◆ WHAT YOU HAVE TO DO ◆
The expected output is each line in the data below that includes the string "translate".

◆ SOURCE INFORMATION ◆

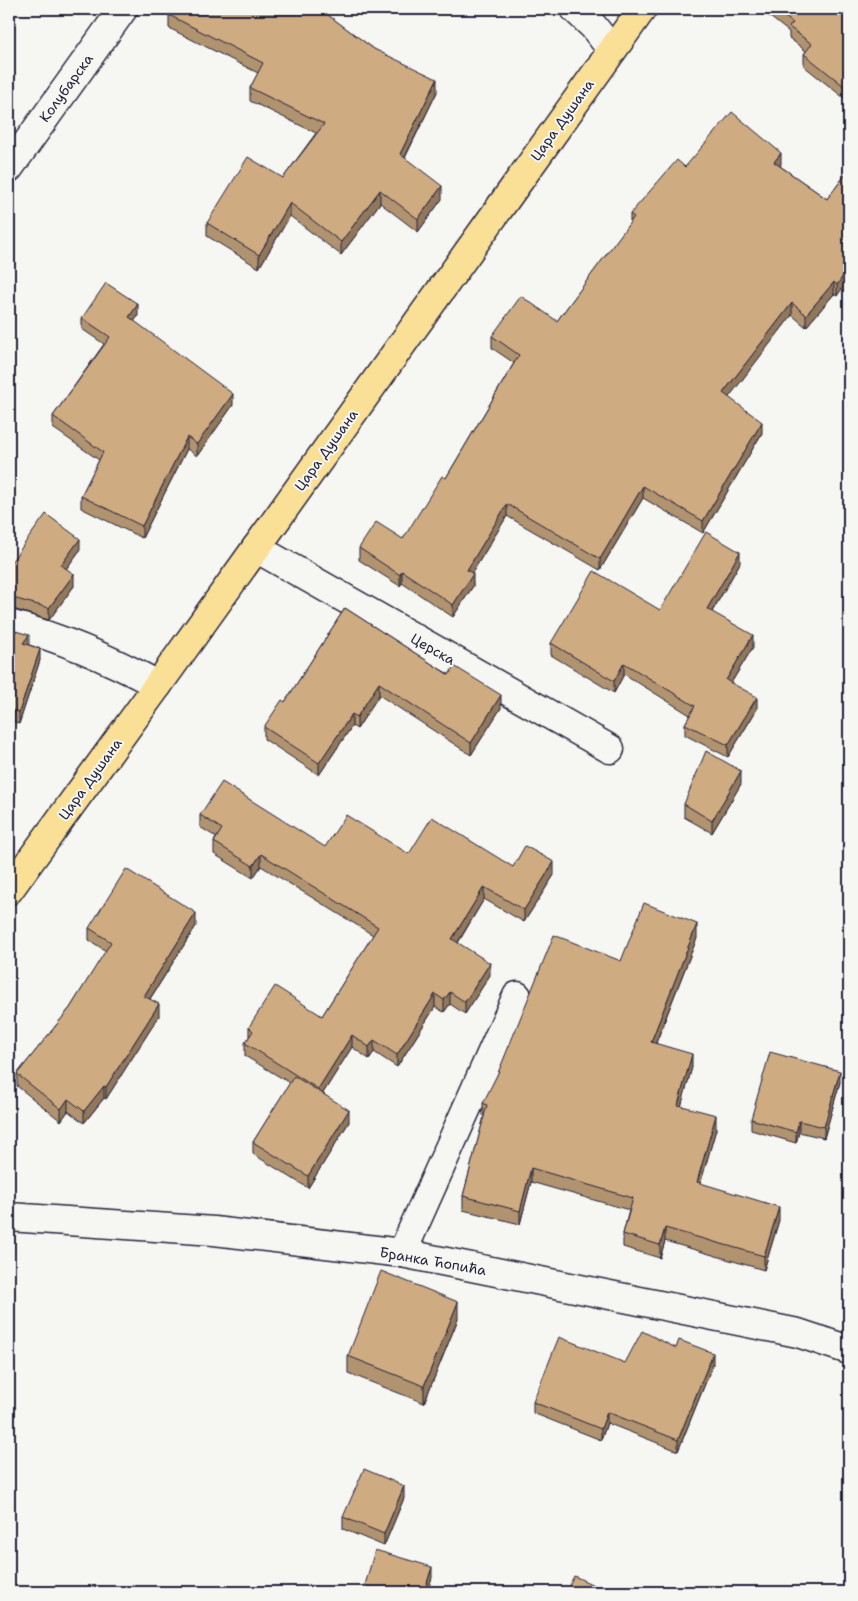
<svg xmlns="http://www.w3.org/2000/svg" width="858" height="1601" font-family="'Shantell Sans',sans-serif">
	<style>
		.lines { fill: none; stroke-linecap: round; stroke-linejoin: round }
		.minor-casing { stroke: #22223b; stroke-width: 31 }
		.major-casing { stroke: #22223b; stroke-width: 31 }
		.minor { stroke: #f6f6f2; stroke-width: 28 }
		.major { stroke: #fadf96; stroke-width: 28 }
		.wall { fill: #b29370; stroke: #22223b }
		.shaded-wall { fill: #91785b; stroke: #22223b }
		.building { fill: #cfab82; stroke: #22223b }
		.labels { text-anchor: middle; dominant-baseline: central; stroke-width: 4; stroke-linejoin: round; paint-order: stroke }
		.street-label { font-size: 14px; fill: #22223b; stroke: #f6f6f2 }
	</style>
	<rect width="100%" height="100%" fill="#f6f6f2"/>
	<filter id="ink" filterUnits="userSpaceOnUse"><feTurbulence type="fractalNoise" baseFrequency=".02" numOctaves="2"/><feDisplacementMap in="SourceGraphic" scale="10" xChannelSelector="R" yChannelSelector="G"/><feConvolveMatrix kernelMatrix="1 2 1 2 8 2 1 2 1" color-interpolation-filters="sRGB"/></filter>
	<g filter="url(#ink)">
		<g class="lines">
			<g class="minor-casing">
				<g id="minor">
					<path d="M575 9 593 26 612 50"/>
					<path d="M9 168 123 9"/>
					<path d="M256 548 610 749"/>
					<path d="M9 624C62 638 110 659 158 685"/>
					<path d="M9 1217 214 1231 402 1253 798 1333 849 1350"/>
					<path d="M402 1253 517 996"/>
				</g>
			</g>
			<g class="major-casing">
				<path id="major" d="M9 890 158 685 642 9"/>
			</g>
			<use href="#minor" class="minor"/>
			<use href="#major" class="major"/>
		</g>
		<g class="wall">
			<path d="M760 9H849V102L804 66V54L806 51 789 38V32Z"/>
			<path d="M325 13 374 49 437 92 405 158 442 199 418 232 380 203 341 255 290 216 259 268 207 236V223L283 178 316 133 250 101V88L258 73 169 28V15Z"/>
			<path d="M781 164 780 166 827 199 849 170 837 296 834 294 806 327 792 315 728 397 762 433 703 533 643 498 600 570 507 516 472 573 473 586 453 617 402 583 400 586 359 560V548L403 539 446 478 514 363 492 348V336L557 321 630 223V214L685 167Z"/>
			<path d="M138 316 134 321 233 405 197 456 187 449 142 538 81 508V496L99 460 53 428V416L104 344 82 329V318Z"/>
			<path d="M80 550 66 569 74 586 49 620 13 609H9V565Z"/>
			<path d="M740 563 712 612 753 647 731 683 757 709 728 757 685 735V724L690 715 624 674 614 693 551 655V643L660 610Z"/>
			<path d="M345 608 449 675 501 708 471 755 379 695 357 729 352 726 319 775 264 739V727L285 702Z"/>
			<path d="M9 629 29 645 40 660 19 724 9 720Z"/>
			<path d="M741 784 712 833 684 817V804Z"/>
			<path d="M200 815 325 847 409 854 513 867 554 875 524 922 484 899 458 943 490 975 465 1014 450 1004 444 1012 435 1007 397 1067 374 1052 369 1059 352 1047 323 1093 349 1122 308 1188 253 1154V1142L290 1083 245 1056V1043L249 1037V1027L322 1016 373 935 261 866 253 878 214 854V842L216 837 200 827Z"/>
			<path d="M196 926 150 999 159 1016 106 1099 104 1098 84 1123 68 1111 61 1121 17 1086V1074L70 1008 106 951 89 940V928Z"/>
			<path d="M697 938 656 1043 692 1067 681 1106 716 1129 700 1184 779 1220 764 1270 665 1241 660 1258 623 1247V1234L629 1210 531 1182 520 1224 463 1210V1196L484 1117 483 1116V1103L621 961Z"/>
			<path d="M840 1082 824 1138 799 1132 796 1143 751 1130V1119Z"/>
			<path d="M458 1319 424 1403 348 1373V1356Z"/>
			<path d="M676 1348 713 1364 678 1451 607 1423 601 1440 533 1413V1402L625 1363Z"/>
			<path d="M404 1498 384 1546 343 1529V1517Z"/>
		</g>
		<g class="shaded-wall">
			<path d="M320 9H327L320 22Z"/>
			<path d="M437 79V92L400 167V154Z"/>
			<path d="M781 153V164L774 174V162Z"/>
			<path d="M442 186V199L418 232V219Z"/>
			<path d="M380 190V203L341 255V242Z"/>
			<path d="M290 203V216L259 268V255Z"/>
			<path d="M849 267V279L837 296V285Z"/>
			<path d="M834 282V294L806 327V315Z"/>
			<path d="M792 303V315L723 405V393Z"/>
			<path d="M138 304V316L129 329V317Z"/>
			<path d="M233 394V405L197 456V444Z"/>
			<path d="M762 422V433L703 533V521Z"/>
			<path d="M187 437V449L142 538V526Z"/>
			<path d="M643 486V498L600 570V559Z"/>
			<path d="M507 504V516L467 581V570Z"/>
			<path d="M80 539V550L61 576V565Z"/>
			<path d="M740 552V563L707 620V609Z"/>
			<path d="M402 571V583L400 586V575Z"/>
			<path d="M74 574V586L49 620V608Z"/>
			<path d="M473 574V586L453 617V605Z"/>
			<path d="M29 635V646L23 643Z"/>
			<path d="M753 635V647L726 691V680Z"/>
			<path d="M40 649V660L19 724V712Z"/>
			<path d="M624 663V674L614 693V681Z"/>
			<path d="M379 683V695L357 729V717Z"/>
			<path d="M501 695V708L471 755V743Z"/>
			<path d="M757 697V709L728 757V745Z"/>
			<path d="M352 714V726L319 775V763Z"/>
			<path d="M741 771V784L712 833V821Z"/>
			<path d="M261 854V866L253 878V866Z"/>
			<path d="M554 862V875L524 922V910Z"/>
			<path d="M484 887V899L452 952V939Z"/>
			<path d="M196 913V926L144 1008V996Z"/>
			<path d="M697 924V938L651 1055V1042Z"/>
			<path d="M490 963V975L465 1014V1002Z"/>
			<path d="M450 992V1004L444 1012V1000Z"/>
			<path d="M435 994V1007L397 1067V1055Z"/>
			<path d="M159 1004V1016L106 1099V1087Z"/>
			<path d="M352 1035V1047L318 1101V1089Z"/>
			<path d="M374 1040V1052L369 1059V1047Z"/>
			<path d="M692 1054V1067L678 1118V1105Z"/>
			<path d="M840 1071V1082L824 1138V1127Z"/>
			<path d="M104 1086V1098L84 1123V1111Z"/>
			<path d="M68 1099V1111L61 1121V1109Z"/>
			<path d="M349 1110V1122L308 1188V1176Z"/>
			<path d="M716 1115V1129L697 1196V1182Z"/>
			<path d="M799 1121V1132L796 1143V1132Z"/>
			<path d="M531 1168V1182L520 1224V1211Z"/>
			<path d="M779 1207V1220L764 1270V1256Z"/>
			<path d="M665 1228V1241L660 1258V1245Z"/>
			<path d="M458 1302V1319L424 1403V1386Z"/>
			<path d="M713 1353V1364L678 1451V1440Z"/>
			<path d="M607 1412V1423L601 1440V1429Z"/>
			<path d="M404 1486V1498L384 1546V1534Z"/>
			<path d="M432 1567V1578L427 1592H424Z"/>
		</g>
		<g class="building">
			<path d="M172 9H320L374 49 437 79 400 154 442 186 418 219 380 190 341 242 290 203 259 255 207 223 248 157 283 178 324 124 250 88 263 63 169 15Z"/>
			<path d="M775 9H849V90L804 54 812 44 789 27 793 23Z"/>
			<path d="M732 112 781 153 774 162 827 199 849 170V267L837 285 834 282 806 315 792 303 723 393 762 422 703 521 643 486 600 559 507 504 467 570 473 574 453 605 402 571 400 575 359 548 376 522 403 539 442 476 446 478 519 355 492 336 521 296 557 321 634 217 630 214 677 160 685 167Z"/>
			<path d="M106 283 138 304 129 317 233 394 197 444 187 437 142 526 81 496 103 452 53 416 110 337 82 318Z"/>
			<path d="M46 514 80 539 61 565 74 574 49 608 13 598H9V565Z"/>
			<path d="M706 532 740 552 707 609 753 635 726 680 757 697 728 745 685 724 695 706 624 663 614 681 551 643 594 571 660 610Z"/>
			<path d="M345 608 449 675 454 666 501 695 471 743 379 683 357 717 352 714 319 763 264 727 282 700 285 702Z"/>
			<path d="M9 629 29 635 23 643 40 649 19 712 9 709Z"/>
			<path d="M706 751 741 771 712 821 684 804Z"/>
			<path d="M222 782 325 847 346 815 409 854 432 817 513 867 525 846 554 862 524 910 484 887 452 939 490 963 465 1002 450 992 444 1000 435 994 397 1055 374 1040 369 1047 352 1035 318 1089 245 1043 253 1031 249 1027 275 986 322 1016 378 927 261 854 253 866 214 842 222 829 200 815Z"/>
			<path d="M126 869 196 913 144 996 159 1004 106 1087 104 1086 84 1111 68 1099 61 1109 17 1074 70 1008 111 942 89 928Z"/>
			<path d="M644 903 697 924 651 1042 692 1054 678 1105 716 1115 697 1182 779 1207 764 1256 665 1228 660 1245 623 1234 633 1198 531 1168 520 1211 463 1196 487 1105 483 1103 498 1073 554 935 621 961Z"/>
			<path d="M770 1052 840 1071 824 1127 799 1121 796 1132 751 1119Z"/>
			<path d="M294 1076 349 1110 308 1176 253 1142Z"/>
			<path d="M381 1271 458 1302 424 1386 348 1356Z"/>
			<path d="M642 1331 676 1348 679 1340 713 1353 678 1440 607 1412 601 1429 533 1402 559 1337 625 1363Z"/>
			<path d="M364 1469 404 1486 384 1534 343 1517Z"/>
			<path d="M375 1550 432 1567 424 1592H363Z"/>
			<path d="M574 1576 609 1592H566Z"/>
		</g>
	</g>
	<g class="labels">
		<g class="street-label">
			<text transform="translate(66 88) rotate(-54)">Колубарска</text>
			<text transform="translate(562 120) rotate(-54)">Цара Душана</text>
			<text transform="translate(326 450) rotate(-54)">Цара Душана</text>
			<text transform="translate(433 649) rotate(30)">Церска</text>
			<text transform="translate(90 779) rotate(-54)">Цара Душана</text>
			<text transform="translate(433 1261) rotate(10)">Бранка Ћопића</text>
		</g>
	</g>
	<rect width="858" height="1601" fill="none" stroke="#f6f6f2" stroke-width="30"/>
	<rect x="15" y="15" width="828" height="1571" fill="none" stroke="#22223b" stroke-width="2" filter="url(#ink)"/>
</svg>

◆ OUTPUT OF THE EXERCISE ◆
			<text transform="translate(66 88) rotate(-54)">Колубарска</text>
			<text transform="translate(562 120) rotate(-54)">Цара Душана</text>
			<text transform="translate(326 450) rotate(-54)">Цара Душана</text>
			<text transform="translate(433 649) rotate(30)">Церска</text>
			<text transform="translate(90 779) rotate(-54)">Цара Душана</text>
			<text transform="translate(433 1261) rotate(10)">Бранка Ћопића</text>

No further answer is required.